EXCERPTED DATA:
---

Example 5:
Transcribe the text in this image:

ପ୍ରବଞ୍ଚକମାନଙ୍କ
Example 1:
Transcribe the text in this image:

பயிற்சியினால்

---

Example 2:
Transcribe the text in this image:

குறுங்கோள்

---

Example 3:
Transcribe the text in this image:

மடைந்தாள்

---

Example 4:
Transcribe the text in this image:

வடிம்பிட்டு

SHORT EXERCISE:
Can you copy every line of the records above, character for character?

CORRECT RESULT:
---

Example 5:
Transcribe the text in this image:

ପ୍ରବଞ୍ଚକମାନଙ୍କ
Example 1:
Transcribe the text in this image:

பயிற்சியினால்

---

Example 2:
Transcribe the text in this image:

குறுங்கோள்

---

Example 3:
Transcribe the text in this image:

மடைந்தாள்

---

Example 4:
Transcribe the text in this image:

வடிம்பிட்டு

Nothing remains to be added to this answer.